Axis Mundi - long building
The image that inspired this project is Max Ernst’s The Whole City, which portrays a man-made landscape that tends toward the heavens. Archimedes was another source – he once said “Give me a lever long enough and a fulcrum on which to place it, and I shall move the world.” Axis Mundi does this, it moves the world by extruding it into the lever itself. The project draws also on the utopic megastructures of the 1960s with their epic, poetic creations, and the evolutionary structures of the Metabolists. Axis Mundi is a living sky-scraper, propelling human life into space.
Axis Mundi is a cosmic body. It is an ever-extending space – one which can carry on building onto itself ad infinitum. This structure is a connection; a vector and a containing space; it is a metabolistic structure which grows organically as it extends.
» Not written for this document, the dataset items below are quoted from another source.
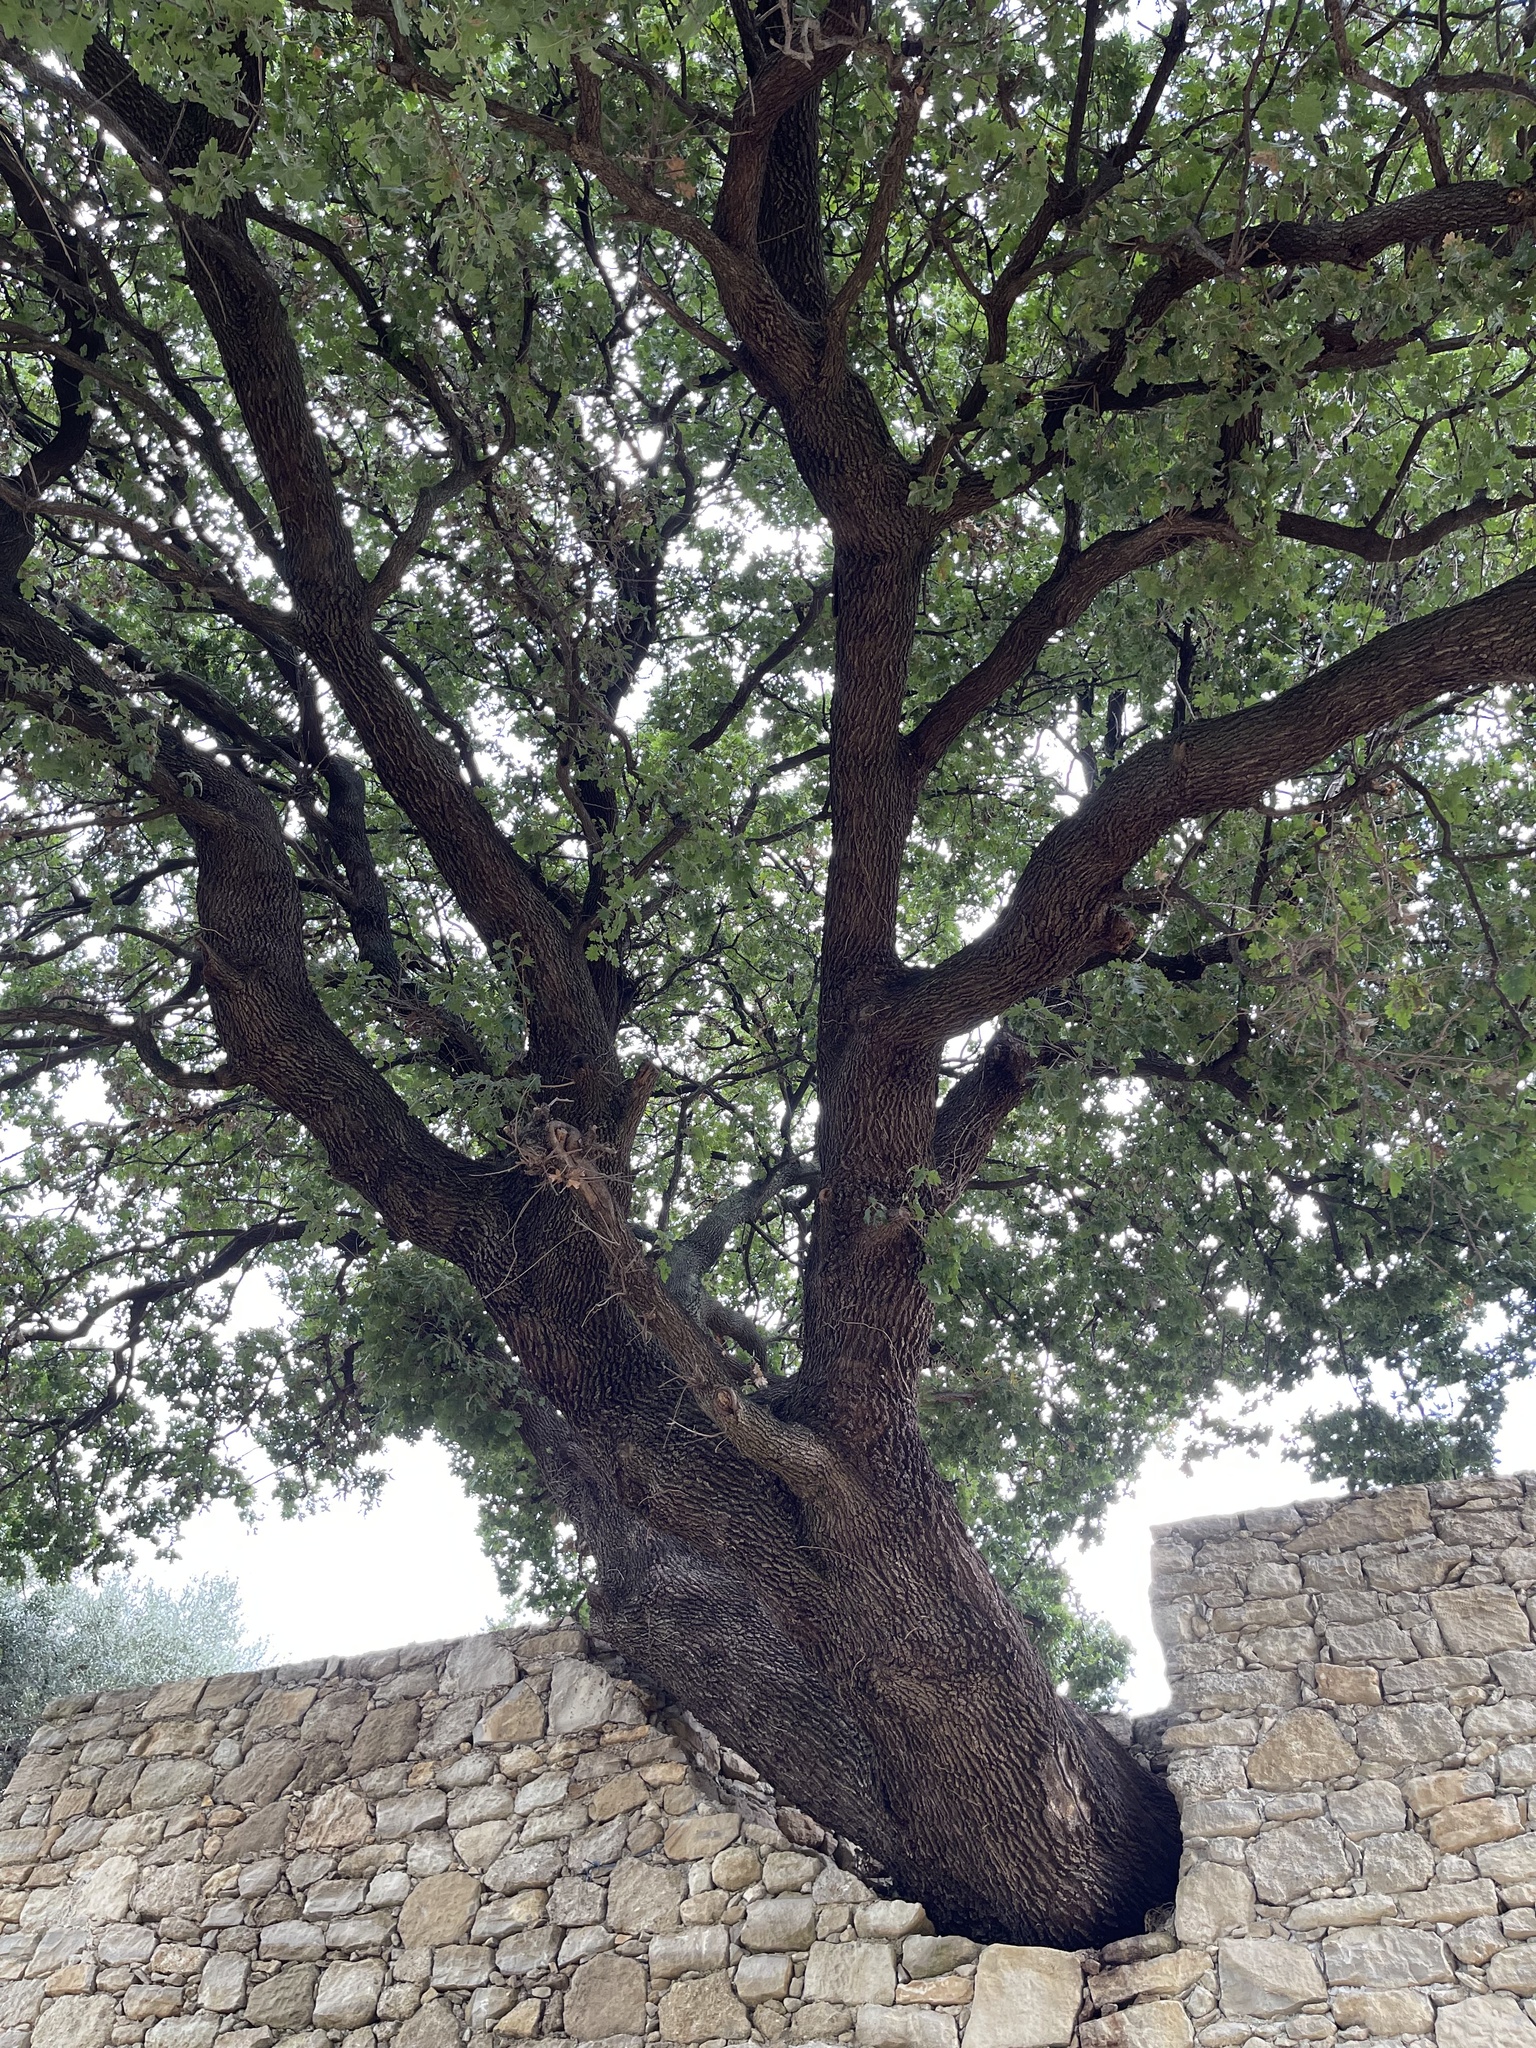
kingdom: Plantae
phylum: Tracheophyta
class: Magnoliopsida
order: Fagales
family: Fagaceae
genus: Quercus
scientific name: Quercus pubescens
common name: Downy oak
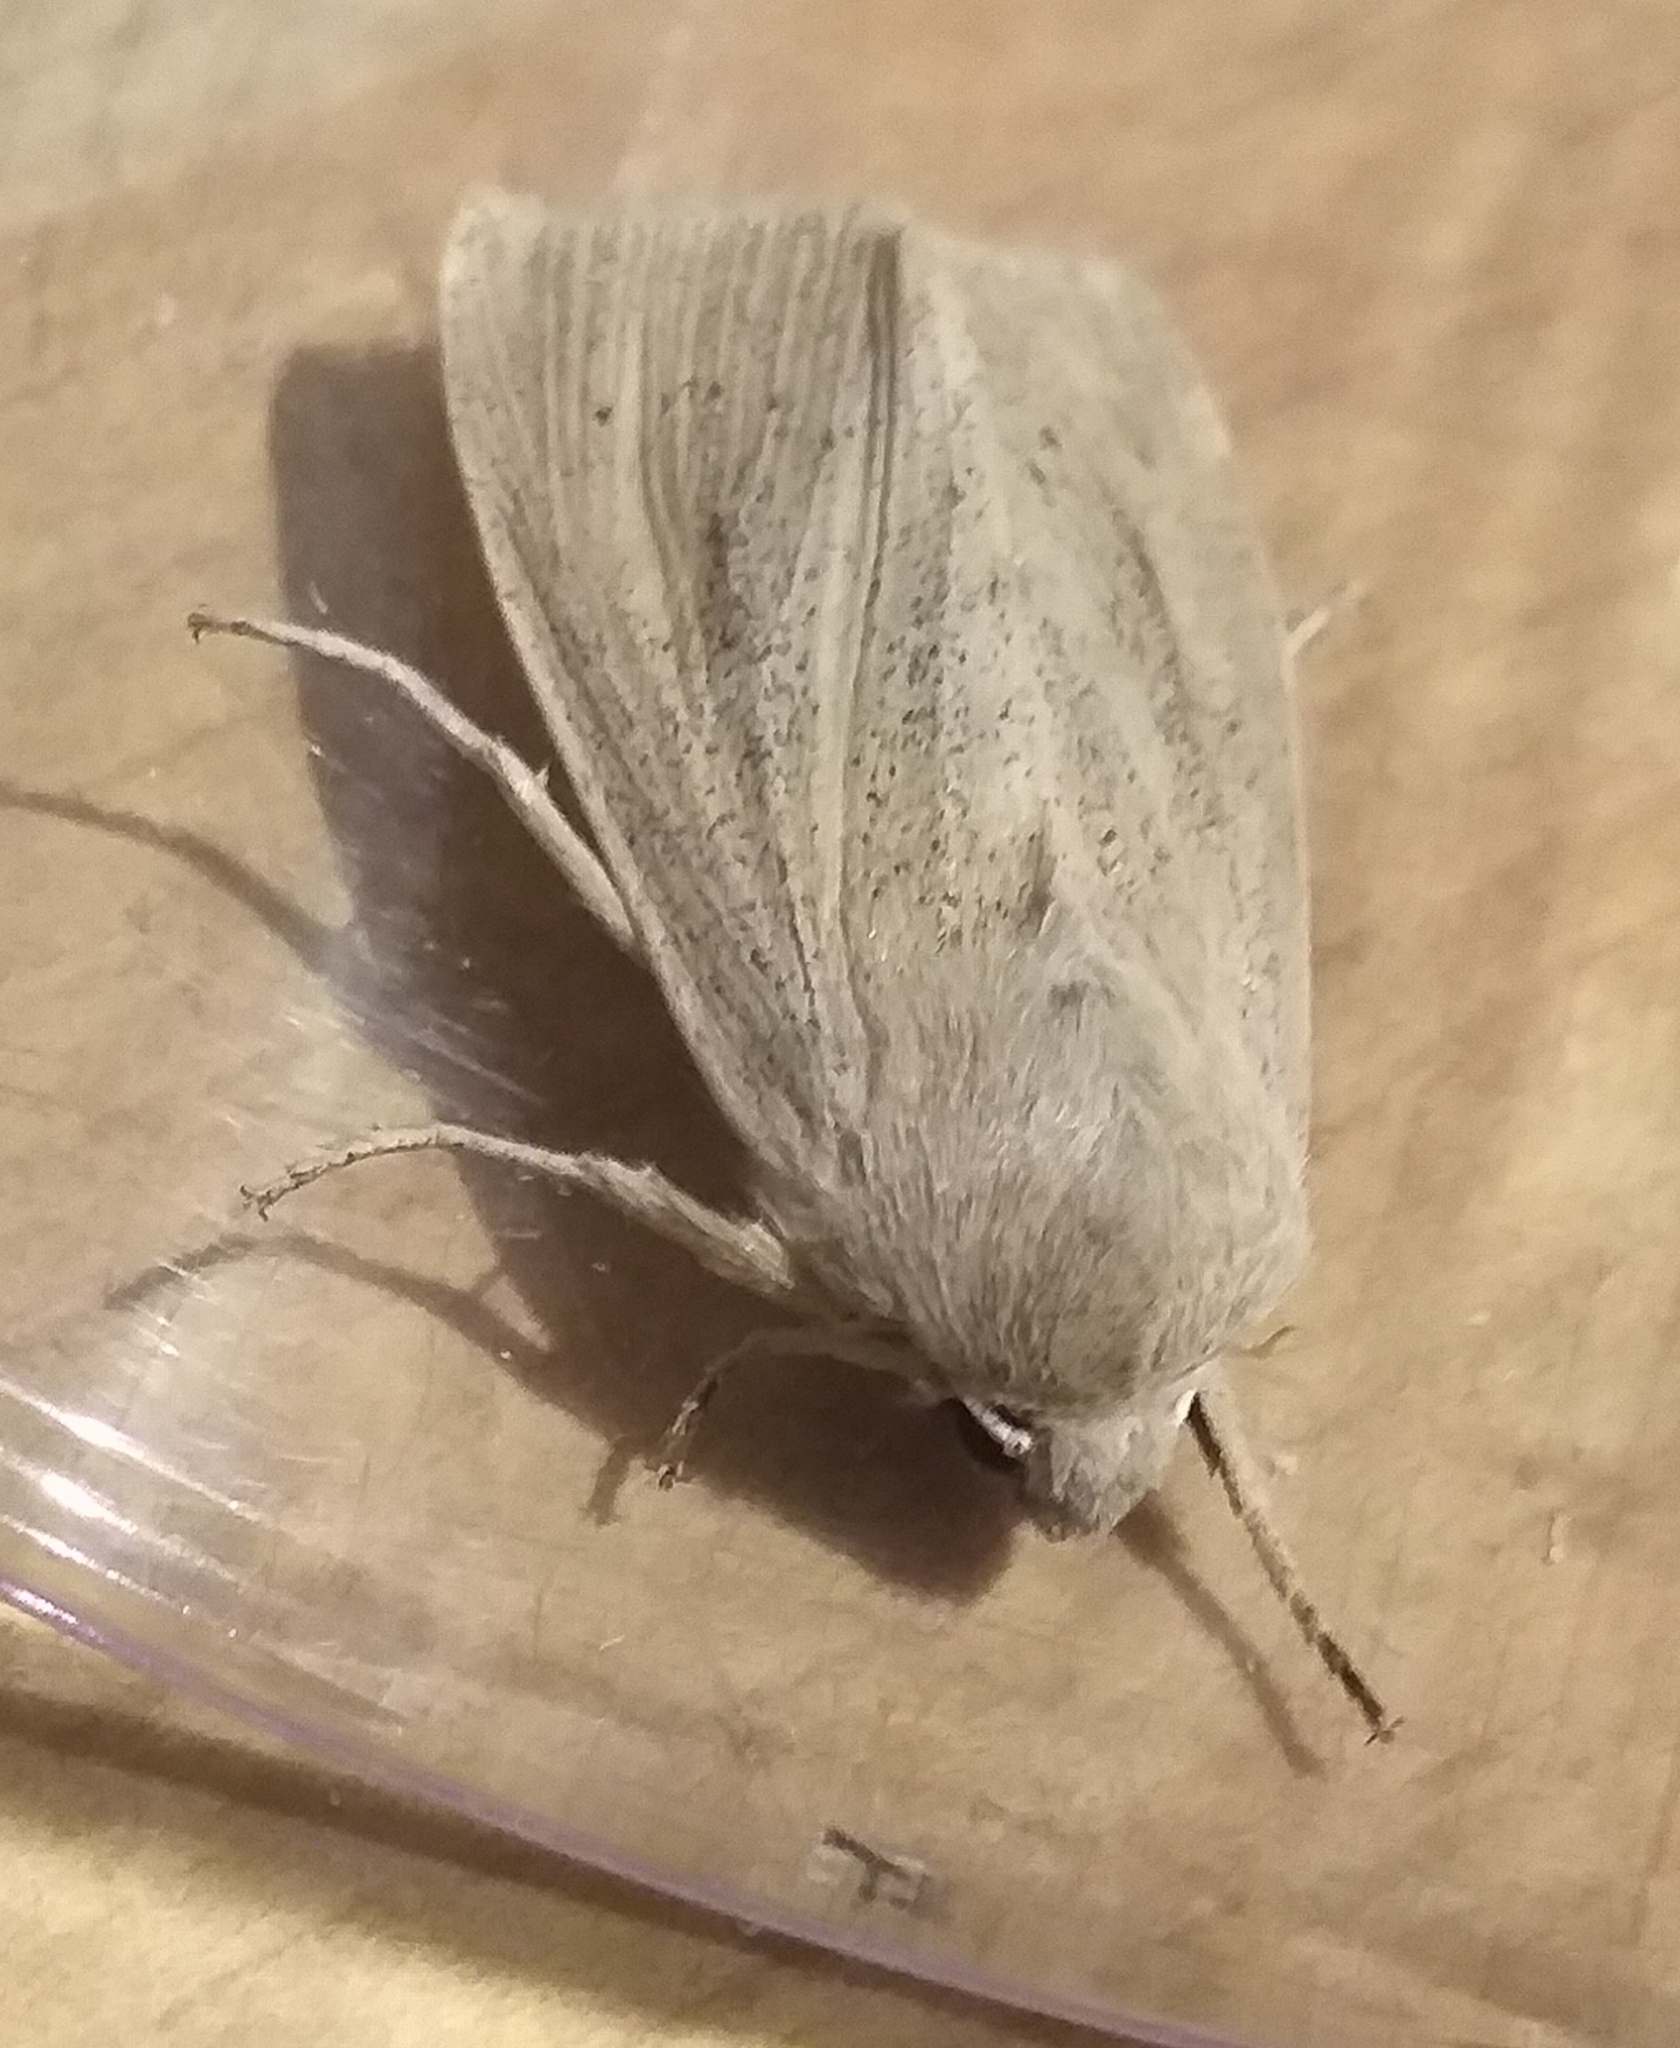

It is landscape contained – forests and cities follow one another along the length of the building. Axis Mundi is a linear expression of our planet.
Axis Mundi extends from the earth’s surface and reaches towards the moon as the nearest mass to which it can be pinned for stability. The moon is a fixing point for the structure. The moon and the earth spin and orbit in such a way that the same facet of the moon is always visible from earth. By connecting the earth with its satellite at our planet’s north pole using a rotating super-rod, Axis Mundi extends into space, providing an extension to the earth.
The modulating line between the earth’s north pole and the moon’s north pole is the site of the building. Axis Mundi is fixed to the earth but has a sliding attachment to the moon which accounts for the 5° degree tilt with respect to its orbit. (This tilt means that the moon nods back and forth as it circumnavigates the earth; the north and south poles tilt toward the earth in alternation.)